Trotz höchstrichterlicher Urteile und vollmundiger Ankündigungen aus dem Gesundheitsministerium ist der reale Zugang zu Cannabis-Arzneimitteln in Deutschland weiterhin kaum existent. Die Grünen im Bundestag haben einen Antrag gestellt, um die Situation für alle betroffenen Patienten zu verbessern.
Als vor einem Jahr die Zeitungen titelten, die Bundesregierung würde Cannabis als Medizin legalisieren, wurde schnell klar: Viel Dichtung, wenig Wahrheit. Entgegen allen anders lautenden Überschriften: Es wurden nur Cannabis-Fertigarzneimittel verschreibungsfähig, weder wurden vollwertige Cannabisblüten leichter verfügbar gemacht, noch wurde der Eigenanbau genehmigt oder das Problem der fehlenden Kostenerstattung durch die Krankenkassen bei existierenden Cannabismedikamenten wie Dronabinol gelöst. Dr. Franjo Grotenhermen aus Rüthen, Vorsitzender der bundesweiten Arbeitsgemeinschaft „Cannabis als Medizin” resümiert: „Enttäuschung bei Patienten ist groß“.
Dr. Harald Terpe, der drogen- und suchtpolitische Sprecher der Grünen Bundestagsfraktion benennt in einem Dossier zum Thema Cannabis als Medizin die politisch Verantwortlichen:
2011: Bundesregierung verweigert Zugang zu kostengünstigem Medikament
Im Januar 2011 hat das Verwaltungsgericht Köln einem Patienten Recht gegeben, der gegen die Anlehnung seines Antrags auf Genehmigung des Eigenanbaus von Cannabis durch das Bundesinstitut für Arzneimittel und Medizinprodukte (BfArM9 geklagt hatte. Der Patient hatte eingewandt, er könne sich die monatlichen Therapiekosten von bis zu 1.500 Euro für einen Cannabisextrakt nicht leisten. Das BfArM muss nun erneut über den Antrag des Patienten befinden.
Politisch brisant ist dies auch, weil das BfArM offenbar bereit war, den Antrag des Patienten zu genehmigen. Auf Druck des FDP-geführten Bundesgesundheitsministeriums (BMG) rückte das BfArm davon aber ab.Das widerspricht den vollmundigen Ankündigungen der Bundesregierung, die Versorgung schwer Kranker mit cannabishaltigen Medikamenten verbessern zu wollen.

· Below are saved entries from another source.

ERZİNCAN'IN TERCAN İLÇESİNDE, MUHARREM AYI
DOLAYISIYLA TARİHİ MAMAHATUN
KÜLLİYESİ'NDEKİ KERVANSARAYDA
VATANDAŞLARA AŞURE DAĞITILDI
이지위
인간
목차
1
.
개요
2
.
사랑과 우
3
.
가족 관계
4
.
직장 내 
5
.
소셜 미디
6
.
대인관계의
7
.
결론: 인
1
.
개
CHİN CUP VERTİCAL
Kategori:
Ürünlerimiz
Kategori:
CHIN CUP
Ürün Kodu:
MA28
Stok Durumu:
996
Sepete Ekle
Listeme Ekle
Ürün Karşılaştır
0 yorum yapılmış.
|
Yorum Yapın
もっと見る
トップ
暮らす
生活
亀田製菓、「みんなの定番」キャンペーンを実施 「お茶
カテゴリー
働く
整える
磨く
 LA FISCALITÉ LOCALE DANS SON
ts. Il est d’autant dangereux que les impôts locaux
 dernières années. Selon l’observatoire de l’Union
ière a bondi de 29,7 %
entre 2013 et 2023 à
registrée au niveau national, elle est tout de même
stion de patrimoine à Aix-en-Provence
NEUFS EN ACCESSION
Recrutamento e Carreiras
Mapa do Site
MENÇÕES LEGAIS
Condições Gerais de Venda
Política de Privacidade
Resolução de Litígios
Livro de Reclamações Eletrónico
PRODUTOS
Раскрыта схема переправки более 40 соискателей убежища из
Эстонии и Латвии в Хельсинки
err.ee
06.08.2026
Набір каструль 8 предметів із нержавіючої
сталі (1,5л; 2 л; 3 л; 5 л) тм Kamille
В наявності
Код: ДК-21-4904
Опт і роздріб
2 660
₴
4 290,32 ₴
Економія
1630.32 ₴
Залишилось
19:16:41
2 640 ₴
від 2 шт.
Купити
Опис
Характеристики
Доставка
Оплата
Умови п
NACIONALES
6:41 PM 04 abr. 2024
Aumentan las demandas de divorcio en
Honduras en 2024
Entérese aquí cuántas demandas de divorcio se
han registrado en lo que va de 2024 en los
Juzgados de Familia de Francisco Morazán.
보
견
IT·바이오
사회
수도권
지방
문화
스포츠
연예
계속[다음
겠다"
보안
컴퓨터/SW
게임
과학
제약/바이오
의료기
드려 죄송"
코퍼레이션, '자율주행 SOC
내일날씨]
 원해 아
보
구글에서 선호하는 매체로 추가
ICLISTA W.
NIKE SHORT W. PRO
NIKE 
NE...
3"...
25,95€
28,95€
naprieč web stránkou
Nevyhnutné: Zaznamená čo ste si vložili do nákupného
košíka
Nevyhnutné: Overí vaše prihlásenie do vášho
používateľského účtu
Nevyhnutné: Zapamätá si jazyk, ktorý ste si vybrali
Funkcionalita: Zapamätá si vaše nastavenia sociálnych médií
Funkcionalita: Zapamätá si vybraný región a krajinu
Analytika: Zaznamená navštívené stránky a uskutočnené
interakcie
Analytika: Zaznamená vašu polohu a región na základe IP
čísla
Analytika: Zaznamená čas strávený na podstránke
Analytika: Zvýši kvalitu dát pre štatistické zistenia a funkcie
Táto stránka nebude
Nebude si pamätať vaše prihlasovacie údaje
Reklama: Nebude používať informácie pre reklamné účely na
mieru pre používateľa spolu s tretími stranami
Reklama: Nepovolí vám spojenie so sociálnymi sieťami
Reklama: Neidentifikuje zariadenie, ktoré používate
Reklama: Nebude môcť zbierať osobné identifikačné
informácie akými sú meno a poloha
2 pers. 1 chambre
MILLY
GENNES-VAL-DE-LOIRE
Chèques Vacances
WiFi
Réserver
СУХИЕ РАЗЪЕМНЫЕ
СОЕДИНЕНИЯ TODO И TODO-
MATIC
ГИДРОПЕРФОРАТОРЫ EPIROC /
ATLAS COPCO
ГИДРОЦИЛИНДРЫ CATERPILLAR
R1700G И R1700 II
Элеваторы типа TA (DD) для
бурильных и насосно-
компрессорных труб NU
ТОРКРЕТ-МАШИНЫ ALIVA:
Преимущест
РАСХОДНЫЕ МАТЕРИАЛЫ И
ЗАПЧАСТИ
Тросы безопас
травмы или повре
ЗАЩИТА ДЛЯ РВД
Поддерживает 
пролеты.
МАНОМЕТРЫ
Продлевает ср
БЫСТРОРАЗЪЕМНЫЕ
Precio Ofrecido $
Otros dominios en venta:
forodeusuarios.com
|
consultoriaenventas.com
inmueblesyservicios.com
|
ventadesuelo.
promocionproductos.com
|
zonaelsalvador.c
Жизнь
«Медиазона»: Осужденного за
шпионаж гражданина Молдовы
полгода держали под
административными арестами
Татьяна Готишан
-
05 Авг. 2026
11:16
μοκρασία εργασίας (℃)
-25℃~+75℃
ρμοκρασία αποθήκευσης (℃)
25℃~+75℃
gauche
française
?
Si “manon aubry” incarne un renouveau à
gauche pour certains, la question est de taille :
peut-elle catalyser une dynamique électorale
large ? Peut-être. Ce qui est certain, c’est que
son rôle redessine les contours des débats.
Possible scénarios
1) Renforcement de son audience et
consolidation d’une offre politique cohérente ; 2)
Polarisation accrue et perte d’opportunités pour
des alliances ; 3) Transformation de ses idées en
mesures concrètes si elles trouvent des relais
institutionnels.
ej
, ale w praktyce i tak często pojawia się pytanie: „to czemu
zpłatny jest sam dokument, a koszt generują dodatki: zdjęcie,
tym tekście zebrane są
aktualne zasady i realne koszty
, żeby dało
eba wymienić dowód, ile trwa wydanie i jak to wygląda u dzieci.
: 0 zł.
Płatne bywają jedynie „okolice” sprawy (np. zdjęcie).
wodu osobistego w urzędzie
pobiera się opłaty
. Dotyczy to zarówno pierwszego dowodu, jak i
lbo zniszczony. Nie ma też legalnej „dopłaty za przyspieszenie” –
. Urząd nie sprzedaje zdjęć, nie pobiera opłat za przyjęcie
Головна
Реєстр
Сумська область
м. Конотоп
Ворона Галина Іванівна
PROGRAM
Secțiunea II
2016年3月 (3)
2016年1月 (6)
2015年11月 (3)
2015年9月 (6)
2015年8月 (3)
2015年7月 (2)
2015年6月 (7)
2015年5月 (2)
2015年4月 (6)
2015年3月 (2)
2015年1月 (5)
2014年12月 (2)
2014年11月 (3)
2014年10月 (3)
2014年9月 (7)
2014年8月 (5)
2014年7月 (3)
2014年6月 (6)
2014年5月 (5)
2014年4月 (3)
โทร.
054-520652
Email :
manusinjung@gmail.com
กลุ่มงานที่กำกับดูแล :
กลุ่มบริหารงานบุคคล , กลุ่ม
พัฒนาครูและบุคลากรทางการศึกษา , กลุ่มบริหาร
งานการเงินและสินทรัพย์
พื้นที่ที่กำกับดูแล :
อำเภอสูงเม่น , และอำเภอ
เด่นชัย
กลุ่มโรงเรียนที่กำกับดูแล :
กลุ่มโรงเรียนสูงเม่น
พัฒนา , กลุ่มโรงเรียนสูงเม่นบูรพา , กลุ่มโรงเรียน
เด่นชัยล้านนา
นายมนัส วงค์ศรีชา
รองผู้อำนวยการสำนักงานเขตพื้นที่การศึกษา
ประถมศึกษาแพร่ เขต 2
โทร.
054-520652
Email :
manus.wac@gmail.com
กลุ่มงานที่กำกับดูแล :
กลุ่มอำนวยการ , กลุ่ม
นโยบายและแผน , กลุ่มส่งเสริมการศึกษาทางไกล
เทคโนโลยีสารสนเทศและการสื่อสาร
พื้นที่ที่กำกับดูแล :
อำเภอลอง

In ihrem Antrag (Drucksacke 17/6127) fordern die Grünen die Bundesregierung auf:
a) einen Gesetzentwurf vorzulegen, durch den im Regelfall ein betäubungsmittelrechtliches Strafverfahren wegen Gebrauchs von Cannabis eingestellt und die Beschlagnahme sowie Einziehung des Betäubungsmittels ausgeschlossen wird, wenn die oder der Tatverdächtige Cannabis aufgrund einer ärztlichen Empfehlung verwendet und dabei zugleich die Voraussetzungen sowie das Verfahren zu regeln, nach denen eine solche ärztliche Empfehlung anhand einer Liste von Indikationen ausgestellt und nachgewiesen werden kann,
b) durch das Bundesministerium für Gesundheit eine Expertengruppe nach §35c Abs. 1 SGB V einzuberufen, die für eine Beratung und Beschlussfassung im Gemeinsamen Bundesausschuss Bewertungen zur zulassungsüberschreitenden Anwendung von Arzneimitteln auf Basis von Cannabis erstellt und in diesen Fällen für schwerstkranke jedoch nicht an einer regelmäßig tödlichen verlaufenden Erkrankung leidende Patientinnen und Patienten einen Anspruch auf Kostenübernahme für Medikamente im Off-Label-Use ermöglicht.
Mit diesen Forderungen würde zum einen die Strafverfolgung von Cannabisnutzern mit ärztlichem Attest frühzeitig gestoppt. Bisher mussten sich die Betroffenen entweder viele Instanzen durchklagen oder wurden verurteilt, ihre Medizin blieb so oder so beschlagnahmt. Die zweite Forderung ist essenziell, um Cannabismedikamente nicht nur theoretisch für alle Menschen verfügbar zu machen. Wer derzeit etwa Dronabinol von seinem Arzt verschrieben bekommt, muss dies selbst bezahlen, da die Krankenkassen eine Erstattung ablehnen. Die hohen Kosten – meist in Kombination mit einer reduzierten Erwerbsfähigkeit der meist chronisch kranken Patienten – verhindern damit die praktische Nutzung von Cannabis als Medizin. Mit ihrem Antrag greifen die Grünen zwei zentrale Forderungen des Selbsthilfenetzwerks Cannabis Medizin auf.